Já para Sara Suárez-Gonzalo, professora da Universidade Aberta da Catalunha e pesquisadora do tema, o debate deve ir mais além. Para ela, o consentimento de familiares não é suficiente em casos como esse.
“Mesmo quando morrem, as pessoas não são meras coisas com as quais os outros podem fazer o que quiserem. É por isso que nossas sociedades consideram errado profanar ou desrespeitar a memória dos mortos.

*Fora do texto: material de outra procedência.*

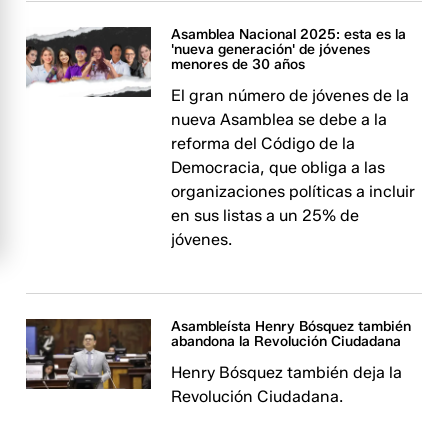
Asamblea Nacional 2025: esta es la
'nueva generación' de jóvenes
menores de 30 años
El gran número de jóvenes de la
nueva Asamblea se debe a la
reforma del Código de la
Democracia, que obliga a las
organizaciones políticas a incluir
en sus listas a un 25% de
jóvenes.
Asambleísta Henry Bósquez también
abandona la Revolución Ciudadana
Henry Bósquez también deja la
Revolución Ciudadana.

Em outras palavras, temos certas obrigações morais para com os mortos, na medida em que a morte não implica necessariamente que as pessoas deixem de existir de forma moralmente relevante”, afirmou em um artigo publicado no site The Conversation.
Segundo Suárez-Gonzalo, o debate é ainda mais complexo quando envolve bots que coletam dados pessoais para reproduzir conversar com pessoas falecidas, pois replicar a personalidade de alguém “requer grandes quantidades de informações pessoais, como dados de redes sociais que revelam características altamente sensíveis”.
A pesquisadora afirma ainda que outra questão ética envolvida no uso da IA é a responsabilização pelos resultados da tecnologia, especialmente no caso de efeitos nocivos.
Se um bot, vídeo ou imagem criado com a tecnologia, por exemplo, causar danos à saúde mental de um familiar, quem se responsabiliza?
“É essencial abrir um debate público que possa informar melhor os cidadãos e nos ajudar a desenvolver medidas políticas para tornar os sistemas de IA mais abertos, socialmente justos e compatíveis com os direitos fundamentais”, diz no artigo.